But Robbie went on the explain that there was so much to literature that could be explored and enjoyed and discussed among the masses, but that the masses were often living lives too fast paced to fully comprehend them to the fullest.
“That’s the wonder of movies,” Robbie said. “When done properly, a good movie can be executed that, rather than take something away from the original book it was based on, can add new elements that can be revealed in a manner less subtle than in the book, but still powerful and rich.”
Robbie then explained that the director Rob Reiner had pulled this off brilliantly in movies such as Stand By Me (based on a novella by Stephen King) and again in Misery (based on another book by Stephen King).
That statement he made reminded me so much of my Uncle Bob. It’s funny, because, since Robbie was a father figure in my life (yes, I only realize that now), it made sense that I found something in him that reminded him of the man I’d known as my central father figure since the day my own father had been hit by the car and died.
It was shortly after this revelation that the creepy looking man I’d seen earlier reappeared from behind a tall set of bookshelves. This time, I think that Robbie must have seen him because, in mid-sentence he put down his coffee cup and said.
“Okay, Peter. Time for us to go.”
When I didn’t move, Robbie grabbed me by the arm and starting walking us quickly toward the exit, completely abandoning the small pile of books we’d accumulated, intending on purchasing them.
He didn’t say a word as we moved out to the car, but I could tell that he was stepping more quickly as soon as we left the bright lights of the store and were crossing the dark parking lot. I remember thinking how late it was and that we must have spent a longer time in the store than I’d originally thought. Sure enough, my watch showed that it was already 9:30.
As he was starting the car I finally asked. “What’s going on, Robbie? Who was that man?”
After putting the car in gear he turned to look at me. “Peter, I have a confession to make.
“But the first order of business is we need to get the hell out of here, now.” And he takes his foot off the brake, slams it down on the gas and the tires issue a high pitched squeal as we peel out of the parking lot.
I remember looking back, seeing a few different figures heading out the store entrance, one of them tall like the creepy man I’d seen in the store. An uncontrollable shiver ran down my spine.
We drove in silence as Robbie raced the car down the Kingsway toward downtown. We raced down the street next to city hall, then made a quick right, then a left, darted around a seemingly random route through the downtown core area of town before Robbie raced onto Paris street and then turned off again to the parking area near Science North.
He shut off the car and we sat there for a moment, just listening. I couldn’t hear anything other than the ticking and clicking of the engine as it cooled down, but the look on Robbie’s face suggested he was either listening to the traffic turning off Paris or perhaps to voices from the past, talking to him about the confession he was about to make.
“Robbie,” I said. “I’m a little concerned, here.”
He lifted a single finger into the air, saying nothing, and continued to sit quietly and just listen.
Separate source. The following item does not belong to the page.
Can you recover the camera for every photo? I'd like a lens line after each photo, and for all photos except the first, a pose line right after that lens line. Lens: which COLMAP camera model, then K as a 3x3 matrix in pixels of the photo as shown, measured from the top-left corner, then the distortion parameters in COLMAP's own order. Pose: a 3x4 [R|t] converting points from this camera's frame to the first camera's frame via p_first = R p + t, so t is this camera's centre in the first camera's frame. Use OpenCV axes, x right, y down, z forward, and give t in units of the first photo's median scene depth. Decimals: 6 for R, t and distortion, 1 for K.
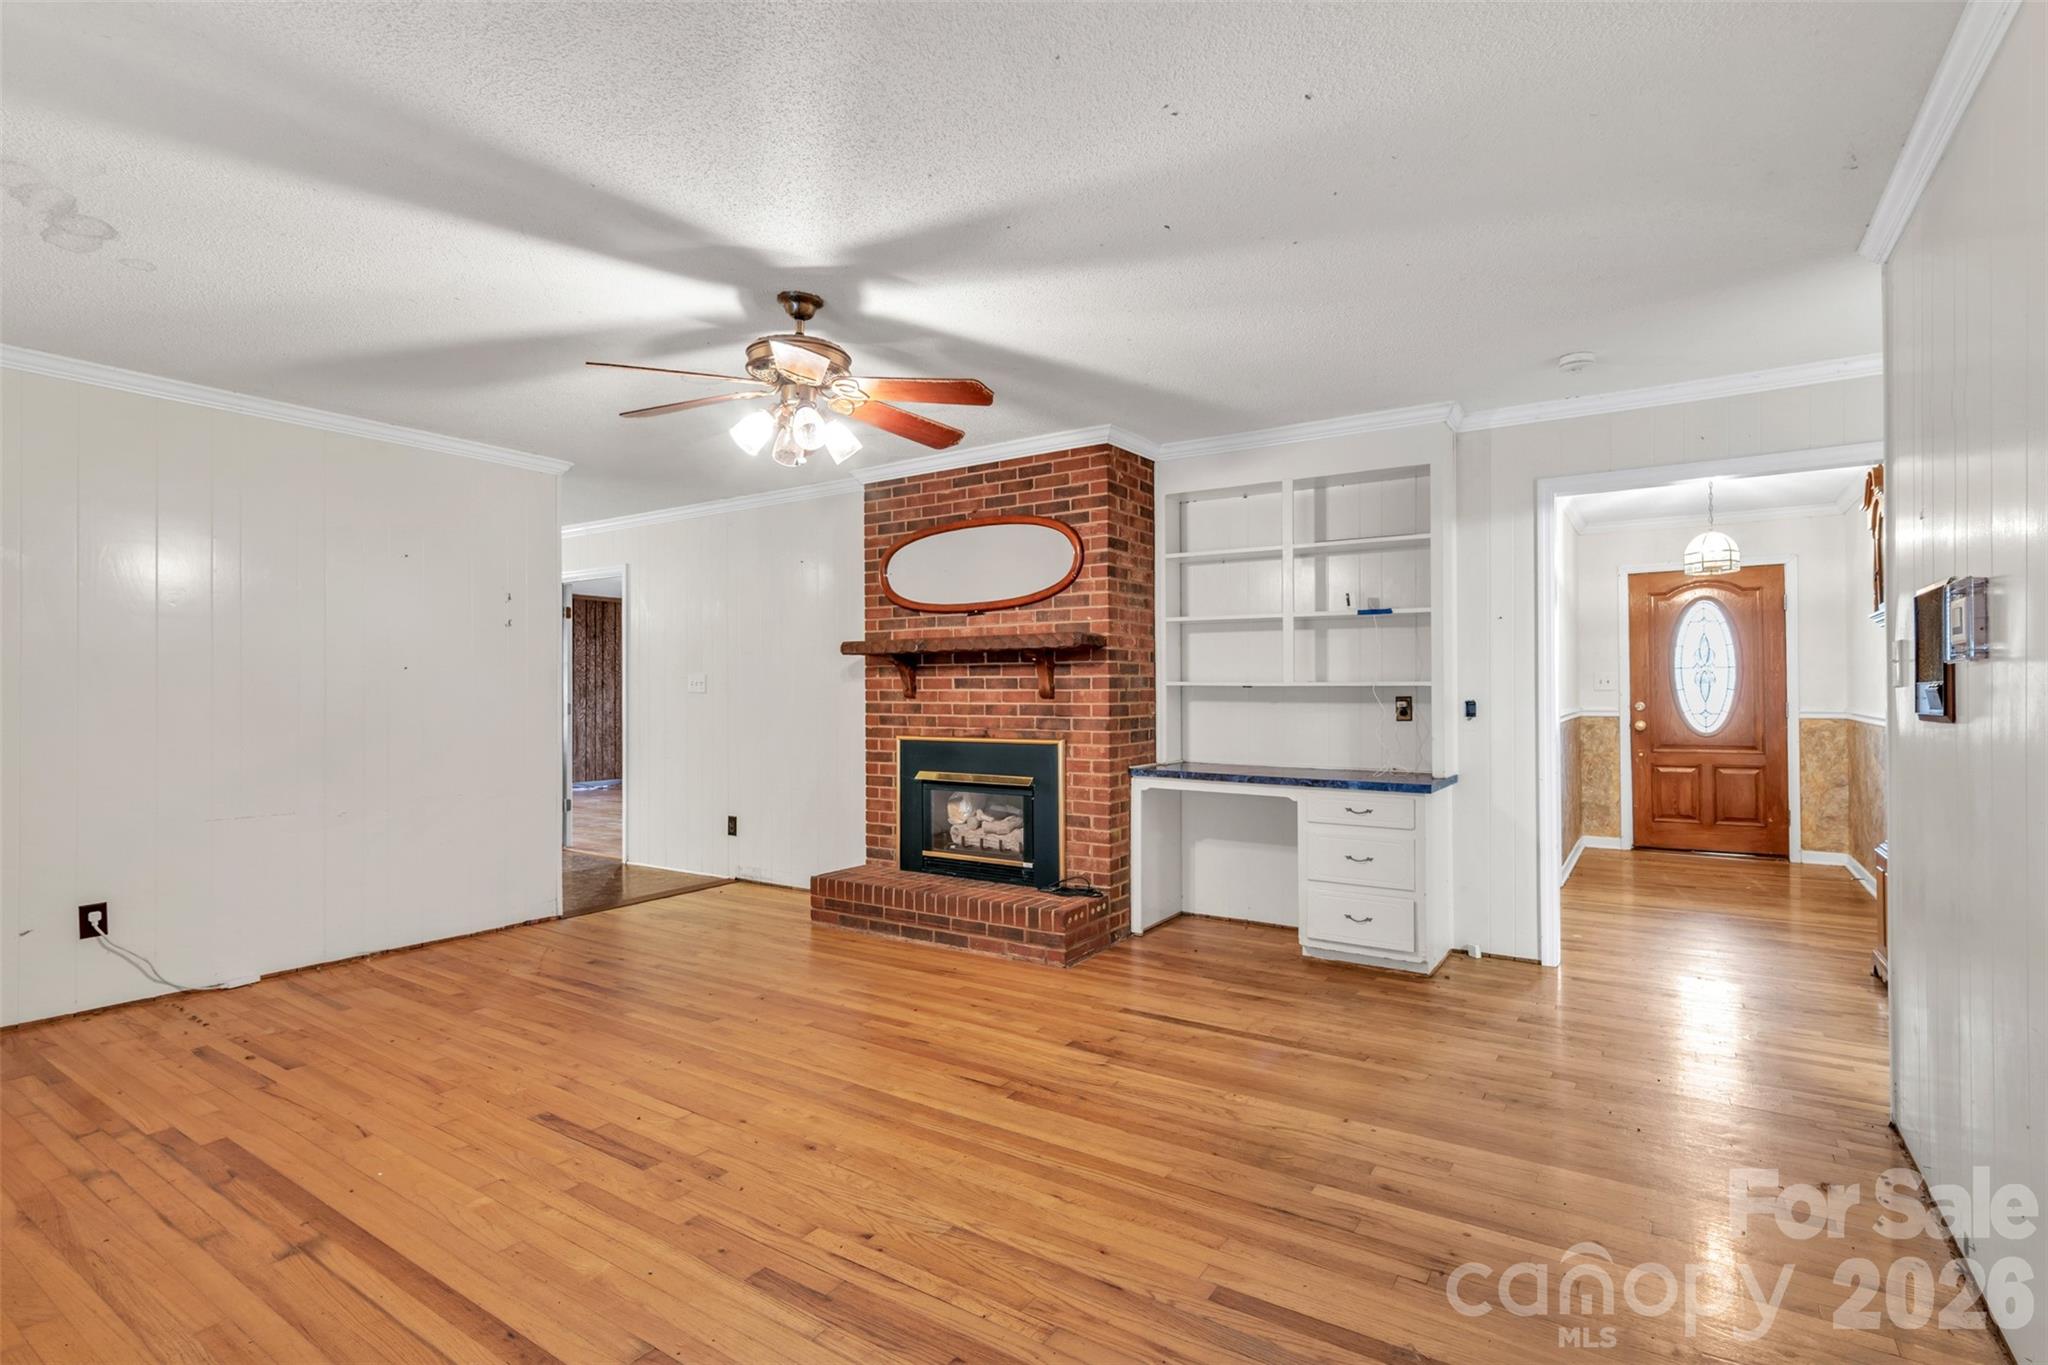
lens RADIAL K [[993.9, 0, 1010.1], [0, 993.9, 681.5], [0, 0, 1]] dist [0.007883, 0.001123]
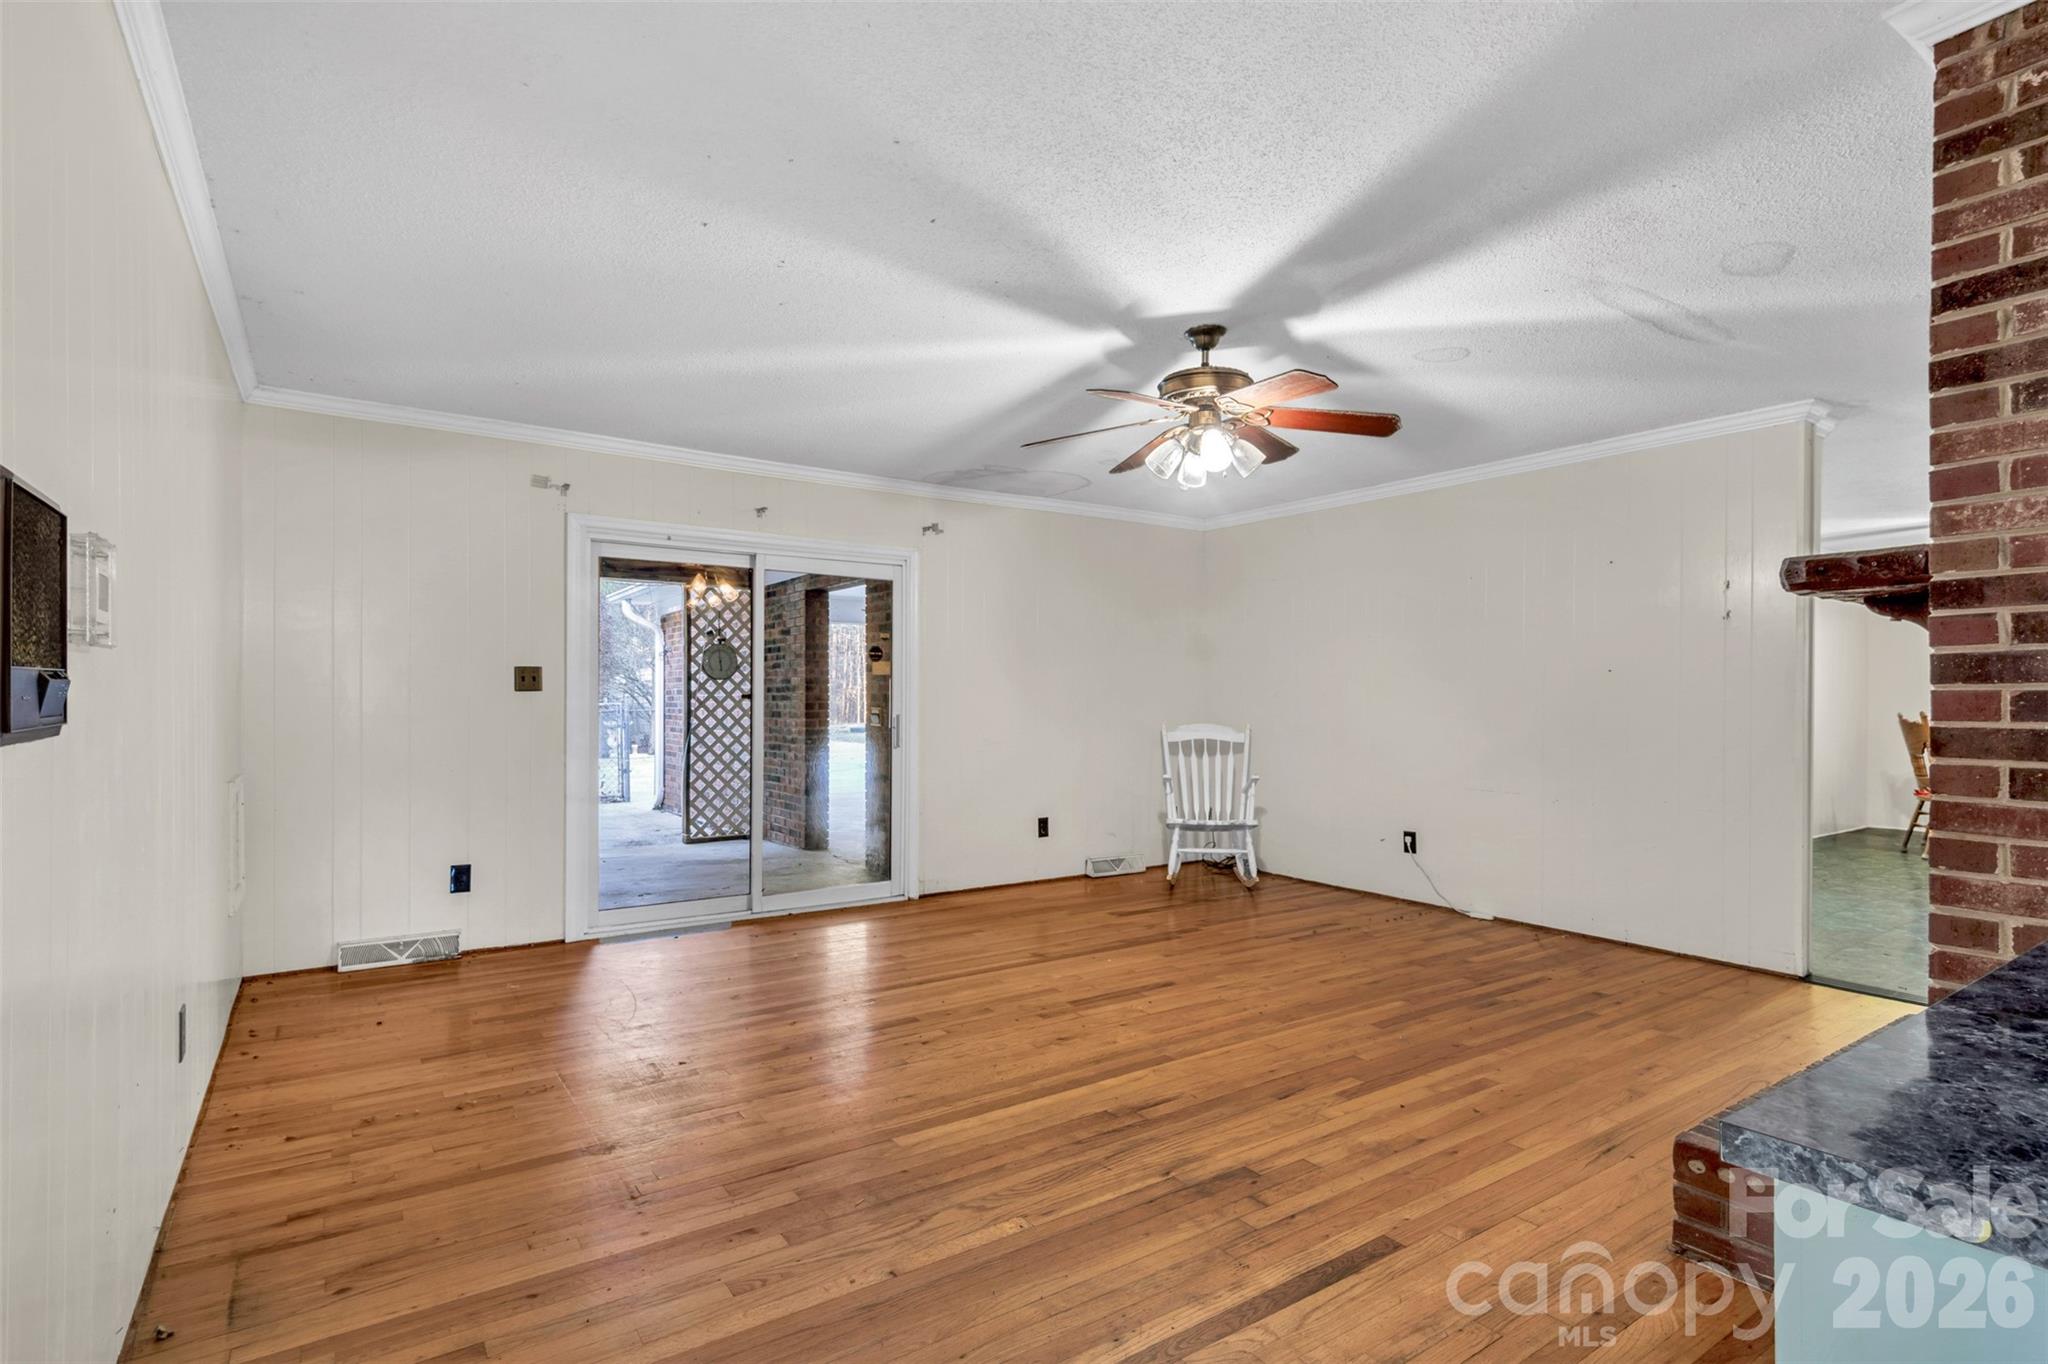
lens RADIAL K [[993.9, 0, 1010.0], [0, 993.9, 687.1], [0, 0, 1]] dist [0.007883, 0.001123]
pose [[-0.374861, -0.006591, -0.927058, 0.900600], [0.006186, 0.999935, -0.009611, 0.015069], [0.927061, -0.009338, -0.374795, 1.239521]]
After what must have been ten or fifteen minutes, Robbie said, “I’ve got to get something. Just a minute.” And he got out of the car, opened the trunk, then returned to the driver’s seat with a mickey in each hand. One of rye and the other vodka. “Name your poison,” he said, reaching past me into the glove compartment where he fished out two plastic cups.
“Me? I’m starting with the rye,” he said, pouring some for himself. I said that I’d have that too and he poured me a cupful.
He took a long, slow drink from his cup, then refilled it before he turned to me and said: “It’s very likely you’re not going to like me much after I tell you this story.”